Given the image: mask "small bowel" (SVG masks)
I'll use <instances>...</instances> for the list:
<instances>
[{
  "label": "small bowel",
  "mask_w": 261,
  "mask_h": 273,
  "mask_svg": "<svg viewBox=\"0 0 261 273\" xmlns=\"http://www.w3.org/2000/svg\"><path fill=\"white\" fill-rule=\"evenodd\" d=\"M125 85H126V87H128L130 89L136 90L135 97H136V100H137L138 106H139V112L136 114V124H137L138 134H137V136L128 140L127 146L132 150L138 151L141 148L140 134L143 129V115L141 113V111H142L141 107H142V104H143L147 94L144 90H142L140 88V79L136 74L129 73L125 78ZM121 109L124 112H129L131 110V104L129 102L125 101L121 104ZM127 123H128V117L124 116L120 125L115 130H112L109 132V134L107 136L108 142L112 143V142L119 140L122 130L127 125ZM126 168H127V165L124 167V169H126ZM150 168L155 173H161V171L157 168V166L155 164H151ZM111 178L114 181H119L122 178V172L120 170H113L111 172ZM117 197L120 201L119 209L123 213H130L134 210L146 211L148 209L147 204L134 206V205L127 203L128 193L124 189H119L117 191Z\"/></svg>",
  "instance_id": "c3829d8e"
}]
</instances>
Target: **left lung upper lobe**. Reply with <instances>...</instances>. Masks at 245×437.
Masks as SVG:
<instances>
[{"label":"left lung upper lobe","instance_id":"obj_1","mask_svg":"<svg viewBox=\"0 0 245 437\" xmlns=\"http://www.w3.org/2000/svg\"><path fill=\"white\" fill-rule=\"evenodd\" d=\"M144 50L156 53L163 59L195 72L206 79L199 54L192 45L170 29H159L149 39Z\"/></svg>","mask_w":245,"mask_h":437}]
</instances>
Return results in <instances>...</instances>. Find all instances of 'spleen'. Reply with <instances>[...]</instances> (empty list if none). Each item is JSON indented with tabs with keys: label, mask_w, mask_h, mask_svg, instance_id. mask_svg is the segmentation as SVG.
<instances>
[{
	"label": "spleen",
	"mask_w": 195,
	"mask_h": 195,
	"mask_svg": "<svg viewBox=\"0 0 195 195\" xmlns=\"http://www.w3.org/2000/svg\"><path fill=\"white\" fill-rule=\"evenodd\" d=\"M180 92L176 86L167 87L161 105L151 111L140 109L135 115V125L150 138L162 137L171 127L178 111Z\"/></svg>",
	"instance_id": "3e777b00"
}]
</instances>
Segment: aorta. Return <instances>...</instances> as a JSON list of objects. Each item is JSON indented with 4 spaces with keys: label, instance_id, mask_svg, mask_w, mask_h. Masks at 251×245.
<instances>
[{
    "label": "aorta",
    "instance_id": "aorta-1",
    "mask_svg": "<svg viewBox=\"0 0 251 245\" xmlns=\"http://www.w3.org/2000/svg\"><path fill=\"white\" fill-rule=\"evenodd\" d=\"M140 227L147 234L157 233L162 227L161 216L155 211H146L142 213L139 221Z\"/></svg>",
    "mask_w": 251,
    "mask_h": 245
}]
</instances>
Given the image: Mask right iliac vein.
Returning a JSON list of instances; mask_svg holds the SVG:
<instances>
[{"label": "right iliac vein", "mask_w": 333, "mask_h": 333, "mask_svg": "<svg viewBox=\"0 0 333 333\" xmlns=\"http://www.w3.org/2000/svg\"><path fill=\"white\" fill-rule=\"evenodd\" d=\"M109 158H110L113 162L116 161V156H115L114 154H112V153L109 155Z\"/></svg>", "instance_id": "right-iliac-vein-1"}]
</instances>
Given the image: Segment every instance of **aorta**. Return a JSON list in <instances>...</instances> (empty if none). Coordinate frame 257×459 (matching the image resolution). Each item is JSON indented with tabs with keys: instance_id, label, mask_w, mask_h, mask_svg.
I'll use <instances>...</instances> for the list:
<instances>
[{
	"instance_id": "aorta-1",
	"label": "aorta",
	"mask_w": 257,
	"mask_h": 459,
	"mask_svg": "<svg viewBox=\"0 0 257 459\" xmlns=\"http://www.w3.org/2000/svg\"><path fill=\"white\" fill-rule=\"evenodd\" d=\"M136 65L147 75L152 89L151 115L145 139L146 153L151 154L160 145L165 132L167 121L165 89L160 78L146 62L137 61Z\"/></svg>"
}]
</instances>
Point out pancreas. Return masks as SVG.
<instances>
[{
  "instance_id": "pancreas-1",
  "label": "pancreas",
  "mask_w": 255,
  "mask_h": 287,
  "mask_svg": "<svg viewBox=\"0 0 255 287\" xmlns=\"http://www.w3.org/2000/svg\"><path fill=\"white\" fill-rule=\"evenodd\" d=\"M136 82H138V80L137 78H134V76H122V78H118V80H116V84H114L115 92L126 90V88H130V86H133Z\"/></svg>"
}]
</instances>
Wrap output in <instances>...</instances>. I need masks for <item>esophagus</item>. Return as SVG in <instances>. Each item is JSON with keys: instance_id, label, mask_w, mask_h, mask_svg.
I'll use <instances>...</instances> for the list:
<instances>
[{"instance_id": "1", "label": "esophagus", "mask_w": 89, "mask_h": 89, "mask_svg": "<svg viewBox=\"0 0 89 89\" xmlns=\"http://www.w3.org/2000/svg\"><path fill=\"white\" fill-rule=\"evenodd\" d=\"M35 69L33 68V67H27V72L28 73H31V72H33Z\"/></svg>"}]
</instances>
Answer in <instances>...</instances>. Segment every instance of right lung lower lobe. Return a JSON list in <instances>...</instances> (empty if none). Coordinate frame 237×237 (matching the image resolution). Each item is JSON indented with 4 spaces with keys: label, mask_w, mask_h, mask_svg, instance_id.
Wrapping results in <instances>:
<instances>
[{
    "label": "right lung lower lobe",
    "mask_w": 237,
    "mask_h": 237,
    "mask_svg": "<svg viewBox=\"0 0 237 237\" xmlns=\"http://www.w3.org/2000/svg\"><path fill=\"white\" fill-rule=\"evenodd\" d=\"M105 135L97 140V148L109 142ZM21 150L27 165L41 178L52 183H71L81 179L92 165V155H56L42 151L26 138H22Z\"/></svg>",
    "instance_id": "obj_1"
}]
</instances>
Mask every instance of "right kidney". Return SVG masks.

━━━━━━━━

Your goal
Put every line of the listing above into a JSON list of strings, one string per line, and leave out any blank lines.

Answer to this exercise
[
  "Given the image: mask \"small bowel\" (SVG masks)",
  "I'll use <instances>...</instances> for the list:",
  "<instances>",
  "[{",
  "  \"label\": \"small bowel\",",
  "  \"mask_w\": 261,",
  "  \"mask_h\": 273,",
  "  \"mask_svg\": \"<svg viewBox=\\\"0 0 261 273\\\" xmlns=\\\"http://www.w3.org/2000/svg\\\"><path fill=\\\"white\\\" fill-rule=\\\"evenodd\\\" d=\\\"M125 85H126V87H128L130 89L136 90L135 97H136V100H137L138 106H139V112L136 114V124H137L138 134H137V136L128 140L127 146L132 150L138 151L141 148L140 134L143 129V115L141 113V111H142L141 107H142V104H143L147 94L144 90H142L140 88V79L136 74L129 73L125 78ZM121 109L124 112H129L131 110V104L129 102L125 101L121 104ZM127 123H128V117L124 116L120 125L115 130H112L109 132V134L107 136L108 142L112 143V142L119 140L122 130L127 125ZM126 168H127V165L124 167V169H126ZM150 168L155 173H161V171L157 168V166L155 164H151ZM111 178L114 181H119L122 178V172L120 170H113L111 172ZM117 197L120 201L119 209L123 213H130L134 210L146 211L148 209L147 204L134 206V205L127 203L128 193L124 189H119L117 191Z\\\"/></svg>\",",
  "  \"instance_id\": \"c3829d8e\"",
  "}]",
  "</instances>",
  "Target: **left lung upper lobe**. Reply with <instances>...</instances>. Masks at 245×437.",
  "Masks as SVG:",
  "<instances>",
  "[{\"label\":\"left lung upper lobe\",\"instance_id\":\"obj_1\",\"mask_svg\":\"<svg viewBox=\\\"0 0 245 437\\\" xmlns=\\\"http://www.w3.org/2000/svg\\\"><path fill=\\\"white\\\" fill-rule=\\\"evenodd\\\" d=\\\"M144 50L156 53L163 59L195 72L206 79L199 54L192 45L170 29H159L149 39Z\\\"/></svg>\",\"mask_w\":245,\"mask_h\":437}]",
  "</instances>",
  "Return results in <instances>...</instances>. Find all instances of 'spleen'. Reply with <instances>[...]</instances> (empty list if none). Each item is JSON indented with tabs with keys: label, mask_w, mask_h, mask_svg, instance_id. mask_svg is the segmentation as SVG.",
  "<instances>",
  "[{",
  "\t\"label\": \"spleen\",",
  "\t\"mask_w\": 195,",
  "\t\"mask_h\": 195,",
  "\t\"mask_svg\": \"<svg viewBox=\\\"0 0 195 195\\\" xmlns=\\\"http://www.w3.org/2000/svg\\\"><path fill=\\\"white\\\" fill-rule=\\\"evenodd\\\" d=\\\"M180 92L176 86L167 87L161 105L151 111L140 109L135 115V125L150 138L162 137L171 127L178 111Z\\\"/></svg>\",",
  "\t\"instance_id\": \"3e777b00\"",
  "}]",
  "</instances>",
  "Segment: aorta. Return <instances>...</instances> as a JSON list of objects. Each item is JSON indented with 4 spaces with keys: label, instance_id, mask_svg, mask_w, mask_h. Masks at 251×245.",
  "<instances>",
  "[{",
  "    \"label\": \"aorta\",",
  "    \"instance_id\": \"aorta-1\",",
  "    \"mask_svg\": \"<svg viewBox=\\\"0 0 251 245\\\" xmlns=\\\"http://www.w3.org/2000/svg\\\"><path fill=\\\"white\\\" fill-rule=\\\"evenodd\\\" d=\\\"M140 227L147 234L157 233L162 227L161 216L155 211H146L142 213L139 221Z\\\"/></svg>\",",
  "    \"mask_w\": 251,",
  "    \"mask_h\": 245",
  "}]",
  "</instances>",
  "Given the image: Mask right iliac vein.",
  "Returning a JSON list of instances; mask_svg holds the SVG:",
  "<instances>",
  "[{\"label\": \"right iliac vein\", \"mask_w\": 333, \"mask_h\": 333, \"mask_svg\": \"<svg viewBox=\\\"0 0 333 333\\\" xmlns=\\\"http://www.w3.org/2000/svg\\\"><path fill=\\\"white\\\" fill-rule=\\\"evenodd\\\" d=\\\"M109 158H110L113 162L116 161V156H115L114 154H112V153L109 155Z\\\"/></svg>\", \"instance_id\": \"right-iliac-vein-1\"}]",
  "</instances>",
  "Given the image: Segment every instance of **aorta**. Return a JSON list in <instances>...</instances> (empty if none). Coordinate frame 257×459 (matching the image resolution). Each item is JSON indented with tabs with keys: instance_id, label, mask_w, mask_h, mask_svg.",
  "I'll use <instances>...</instances> for the list:",
  "<instances>",
  "[{",
  "\t\"instance_id\": \"aorta-1\",",
  "\t\"label\": \"aorta\",",
  "\t\"mask_w\": 257,",
  "\t\"mask_h\": 459,",
  "\t\"mask_svg\": \"<svg viewBox=\\\"0 0 257 459\\\" xmlns=\\\"http://www.w3.org/2000/svg\\\"><path fill=\\\"white\\\" fill-rule=\\\"evenodd\\\" d=\\\"M136 65L147 75L152 89L151 115L145 139L146 153L151 154L160 145L165 132L167 121L165 89L160 78L146 62L137 61Z\\\"/></svg>\"",
  "}]",
  "</instances>",
  "Point out pancreas. Return masks as SVG.",
  "<instances>",
  "[{",
  "  \"instance_id\": \"pancreas-1\",",
  "  \"label\": \"pancreas\",",
  "  \"mask_w\": 255,",
  "  \"mask_h\": 287,",
  "  \"mask_svg\": \"<svg viewBox=\\\"0 0 255 287\\\" xmlns=\\\"http://www.w3.org/2000/svg\\\"><path fill=\\\"white\\\" fill-rule=\\\"evenodd\\\" d=\\\"M136 82H138V80L137 78H134V76H122V78H118V80H116V84H114L115 92L126 90V88H130V86H133Z\\\"/></svg>\"",
  "}]",
  "</instances>",
  "Wrap output in <instances>...</instances>. I need masks for <item>esophagus</item>. Return as SVG in <instances>. Each item is JSON with keys: instance_id, label, mask_w, mask_h, mask_svg.",
  "I'll use <instances>...</instances> for the list:",
  "<instances>",
  "[{\"instance_id\": \"1\", \"label\": \"esophagus\", \"mask_w\": 89, \"mask_h\": 89, \"mask_svg\": \"<svg viewBox=\\\"0 0 89 89\\\" xmlns=\\\"http://www.w3.org/2000/svg\\\"><path fill=\\\"white\\\" fill-rule=\\\"evenodd\\\" d=\\\"M35 69L33 68V67H27V72L28 73H31V72H33Z\\\"/></svg>\"}]",
  "</instances>",
  "Answer in <instances>...</instances>. Segment every instance of right lung lower lobe. Return a JSON list in <instances>...</instances> (empty if none). Coordinate frame 237×237 (matching the image resolution). Each item is JSON indented with 4 spaces with keys: label, mask_w, mask_h, mask_svg, instance_id.",
  "Wrapping results in <instances>:",
  "<instances>",
  "[{",
  "    \"label\": \"right lung lower lobe\",",
  "    \"mask_w\": 237,",
  "    \"mask_h\": 237,",
  "    \"mask_svg\": \"<svg viewBox=\\\"0 0 237 237\\\" xmlns=\\\"http://www.w3.org/2000/svg\\\"><path fill=\\\"white\\\" fill-rule=\\\"evenodd\\\" d=\\\"M105 135L97 140V148L109 142ZM21 150L27 165L41 178L52 183H71L81 179L92 165V155H56L42 151L26 138H22Z\\\"/></svg>\",",
  "    \"instance_id\": \"obj_1\"",
  "}]",
  "</instances>",
  "Mask every instance of \"right kidney\". Return SVG masks."
]